=== Request ===
Your answer should hold exactly the lines below from the line with "[21,54,220,66] DAp is" through the line with "(266, 365) none -> [721,272,746,284] the", both included, and no pictures at all.

=== Data supplied ===

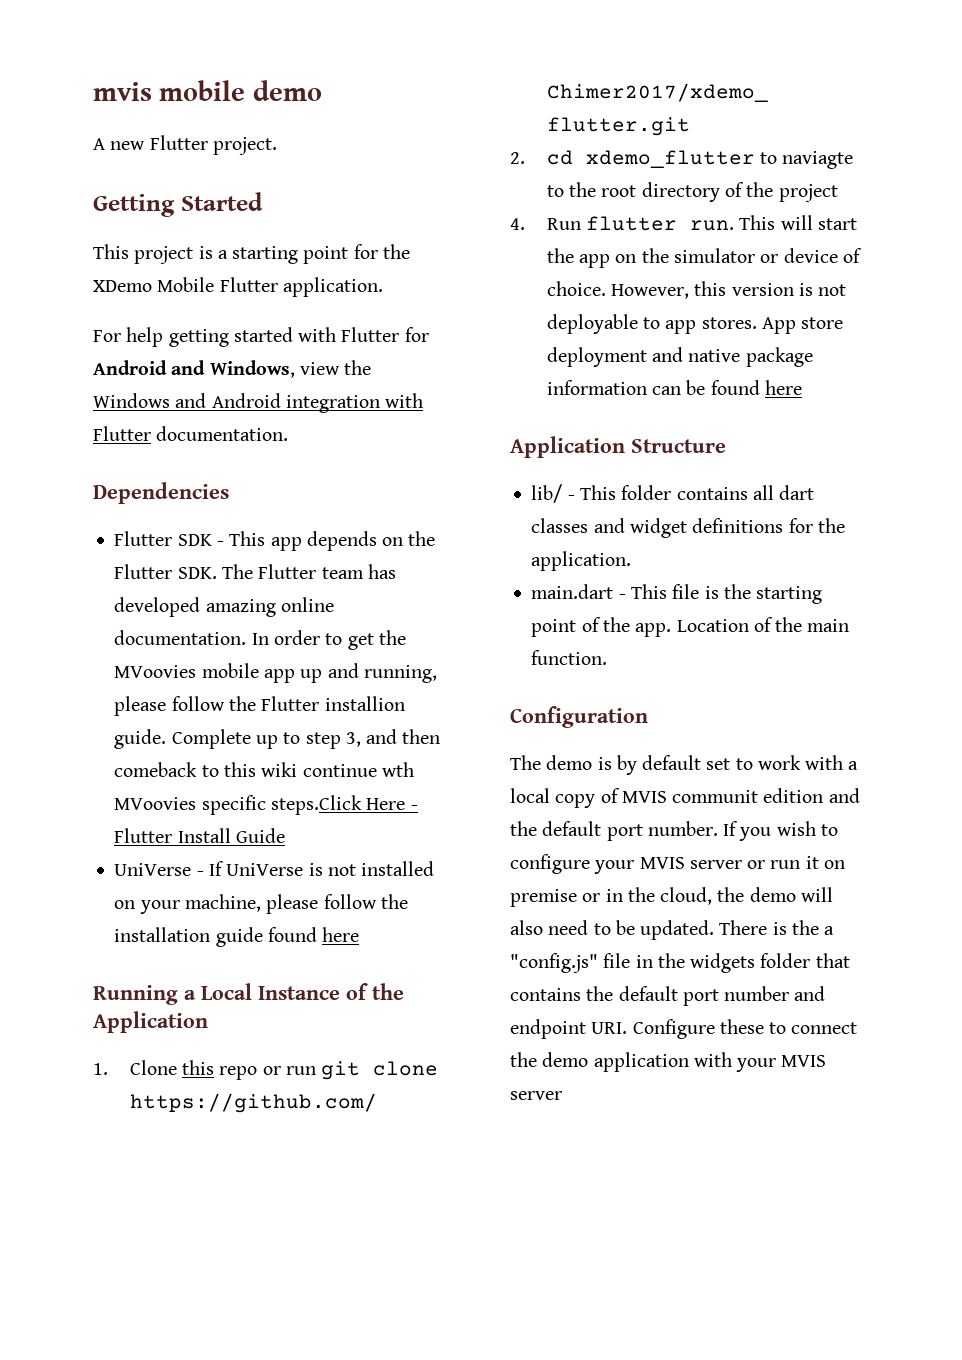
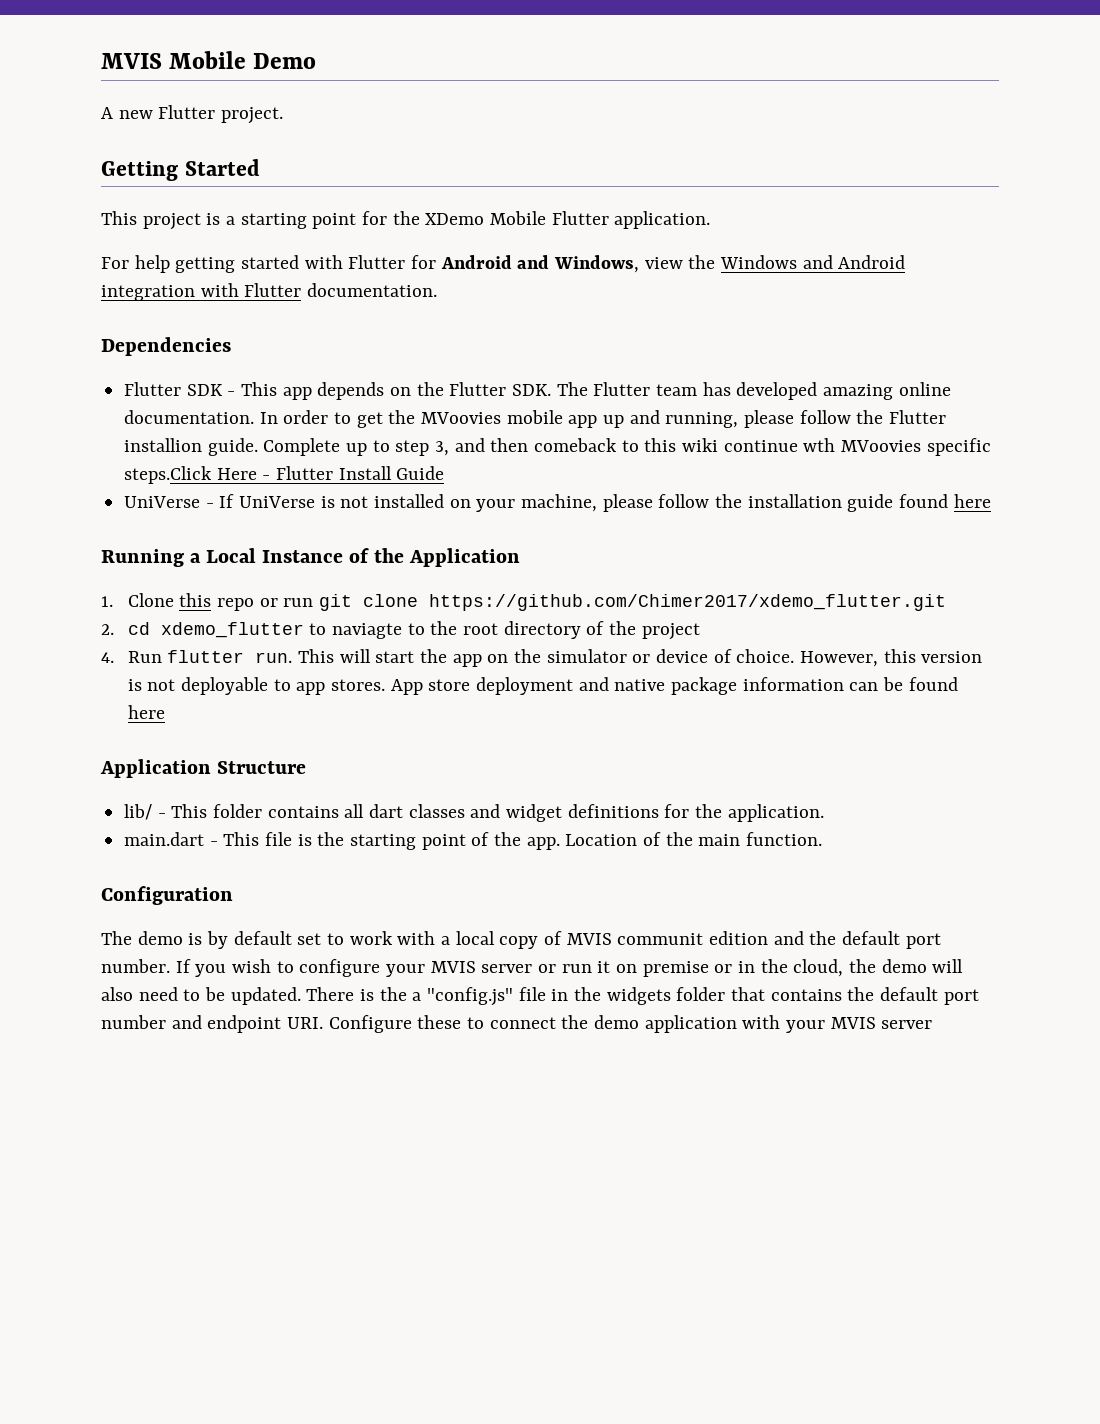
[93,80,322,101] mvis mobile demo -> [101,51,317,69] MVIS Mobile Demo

* * *

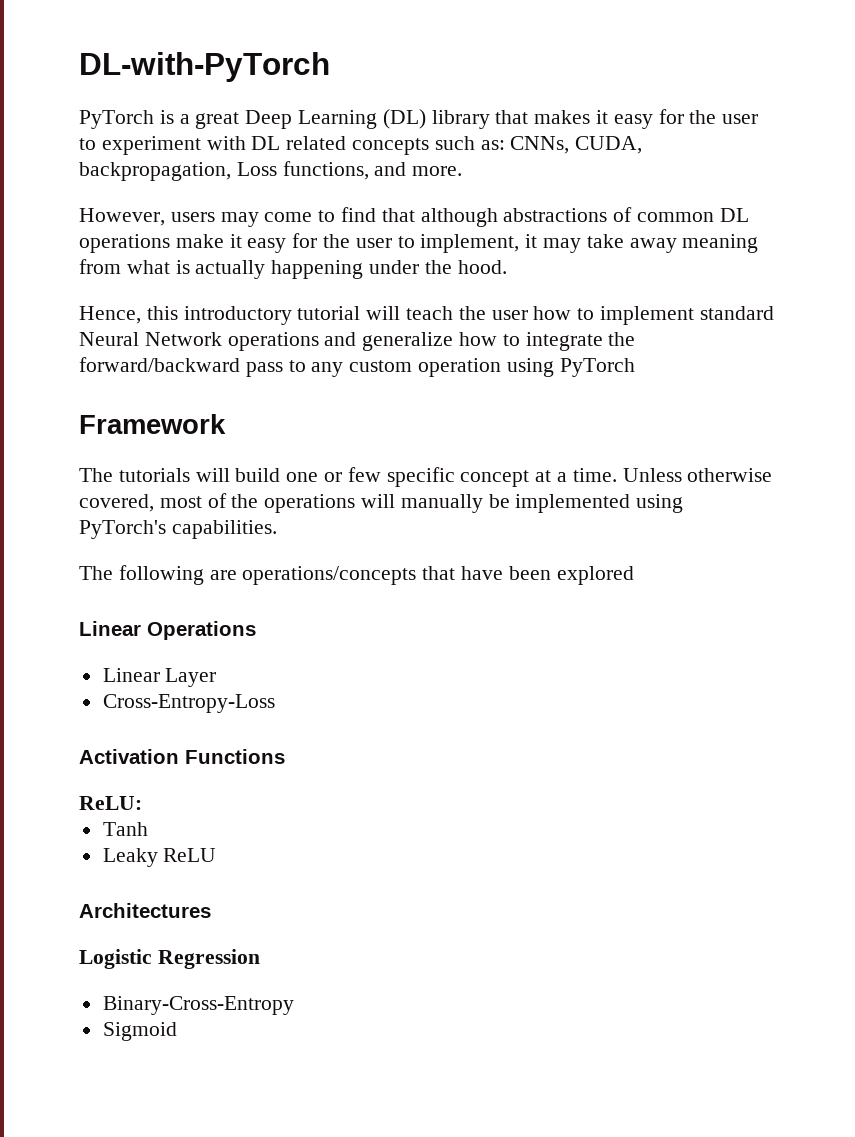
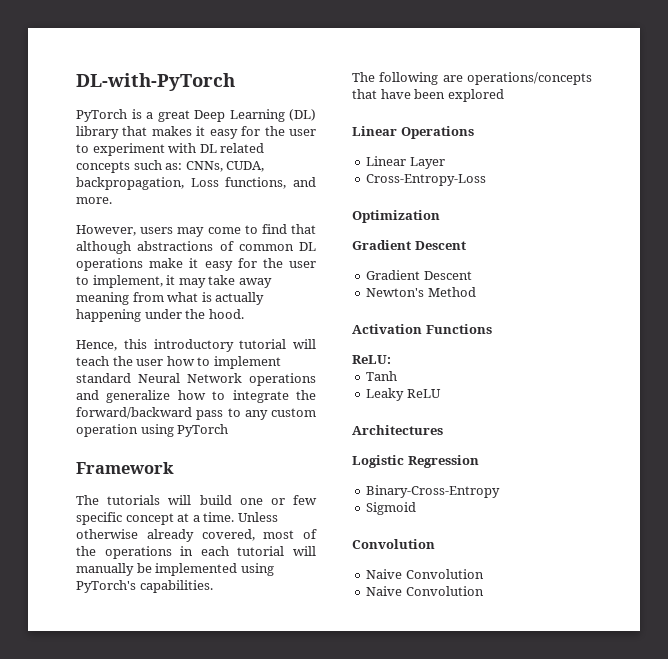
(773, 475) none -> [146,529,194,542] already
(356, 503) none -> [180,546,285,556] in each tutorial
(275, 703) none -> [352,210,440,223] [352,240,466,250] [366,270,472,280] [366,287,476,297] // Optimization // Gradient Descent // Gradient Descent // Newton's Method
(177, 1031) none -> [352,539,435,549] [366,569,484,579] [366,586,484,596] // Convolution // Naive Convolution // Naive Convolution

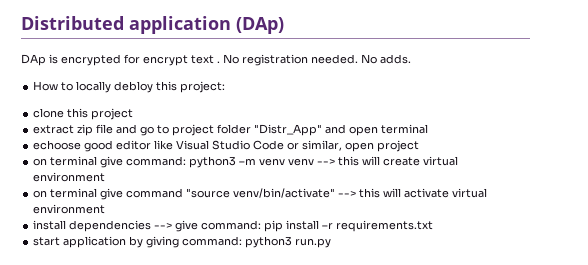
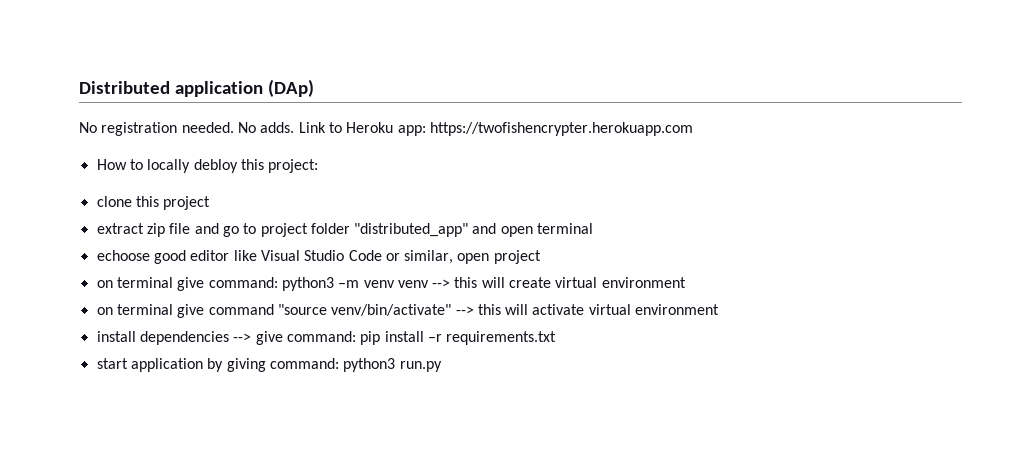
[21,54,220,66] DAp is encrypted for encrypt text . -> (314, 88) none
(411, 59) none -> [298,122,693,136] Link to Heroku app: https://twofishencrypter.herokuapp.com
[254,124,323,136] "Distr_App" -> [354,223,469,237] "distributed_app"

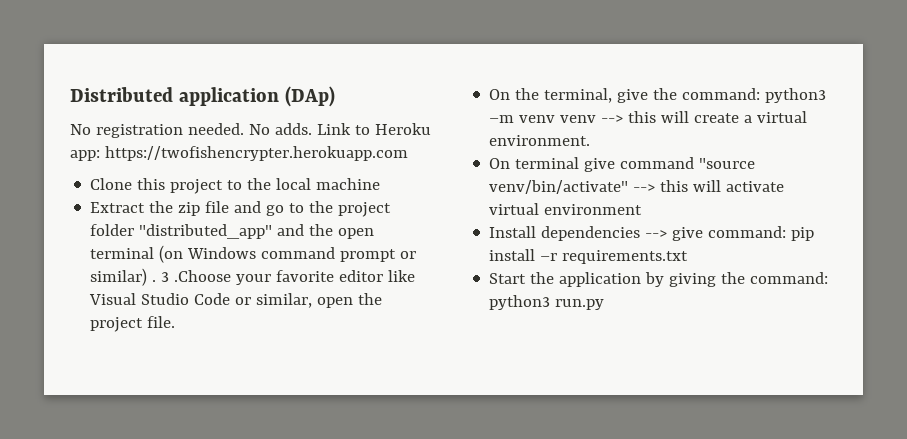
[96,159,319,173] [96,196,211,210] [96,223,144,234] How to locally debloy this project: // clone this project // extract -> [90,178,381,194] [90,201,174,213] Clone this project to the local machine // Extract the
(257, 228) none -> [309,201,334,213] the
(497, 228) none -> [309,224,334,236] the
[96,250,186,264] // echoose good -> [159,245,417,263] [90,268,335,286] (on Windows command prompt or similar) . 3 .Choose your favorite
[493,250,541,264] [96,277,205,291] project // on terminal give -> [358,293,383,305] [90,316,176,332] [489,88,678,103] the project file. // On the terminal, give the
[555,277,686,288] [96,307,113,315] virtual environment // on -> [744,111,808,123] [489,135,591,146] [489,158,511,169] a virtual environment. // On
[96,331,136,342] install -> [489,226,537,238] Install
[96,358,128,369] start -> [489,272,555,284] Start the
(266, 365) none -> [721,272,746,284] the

=== Solution to the problem ===
[21,54,220,66] DAp is encrypted for encrypt text . -> (314, 88) none
(411, 59) none -> [298,122,693,136] Link to Heroku app: https://twofishencrypter.herokuapp.com
[254,124,323,136] "Distr_App" -> [354,223,469,237] "distributed_app"

[96,159,319,173] [96,196,211,210] [96,223,144,234] How to locally debloy this project: // clone this project // extract -> [90,178,381,194] [90,201,174,213] Clone this project to the local machine // Extract the
(257, 228) none -> [309,201,334,213] the
(497, 228) none -> [309,224,334,236] the
[96,250,186,264] // echoose good -> [159,245,417,263] [90,268,335,286] (on Windows command prompt or similar) . 3 .Choose your favorite
[493,250,541,264] [96,277,205,291] project // on terminal give -> [358,293,383,305] [90,316,176,332] [489,88,678,103] the project file. // On the terminal, give the
[555,277,686,288] [96,307,113,315] virtual environment // on -> [744,111,808,123] [489,135,591,146] [489,158,511,169] a virtual environment. // On
[96,331,136,342] install -> [489,226,537,238] Install
[96,358,128,369] start -> [489,272,555,284] Start the
(266, 365) none -> [721,272,746,284] the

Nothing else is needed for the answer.